Mayor Rahm Emanuel took Chicago’s legitimate defense of the sanctuary city concept to court Monday, challenging the Trump administration’s effort to compel Chicago cops to cooperate with the feds on immigration investigations.
This fight has been building since President Donald Trump took office, issuing intemperate warnings of “bad hombres” and drawing excitable connections that do not exist between immigrant populations and crime problems in Chicago and elsewhere.
We’d like to think that the sooner the sanctuary city sideshow is cast aside by the courts, the sooner Congress might take up the substantive issue of immigration reform, which would bring millions of people out of the shadows. But we’re not in the business of handicapping the courts, or Congress. All we can do is hope logic prevails, and the Trump administration is forced to abandon this immigration stunt because it’s not a recipe for making Chicago safer.
The city’s lawsuit, filed Monday in U.S. District Court in Chicago, challenges the Justice Department‘s attempt to, in effect, deputize the Chicago Police Department as part-time U.S. Immigration and Customs Enforcement agents. Attorney General Jeff Sessions wants police to identify and hold onto anyone they come across who appears to be in the country without permission, until ICE can investigate. When we say Sessions “wants” Chicago’s help, actually he’d be requiring cooperation in exchange for financial assistance. Unless the city agrees, the Justice Department says it will withhold federal grant money that can be used for a broad array of local crime prevention programs.

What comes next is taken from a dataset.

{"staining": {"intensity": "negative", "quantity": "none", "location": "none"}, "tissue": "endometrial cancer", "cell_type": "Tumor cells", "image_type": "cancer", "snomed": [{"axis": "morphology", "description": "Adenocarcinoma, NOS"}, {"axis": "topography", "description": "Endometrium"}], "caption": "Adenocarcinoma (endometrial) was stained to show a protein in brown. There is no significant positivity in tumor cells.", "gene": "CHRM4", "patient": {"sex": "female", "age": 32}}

That money comes from the Edward Byrne Memorial Justice Assistance Grant Program, a longstanding federal initiative created by Congress to support law enforcement. Chicago has used annual Byrne money for things like new police vehicles and community policing outreach. This year the city plans to apply for $3.2 million, but the Trump administration has changed the rules. To get the money, the Justice Department will now require the city to share information on the immigration status of arrestees and hold those people for 48 hours to give immigration officials a chance to intervene. As part of the new arrangement, the feds would be given unlimited access to local police stations and other law enforcement facilities for interrogation.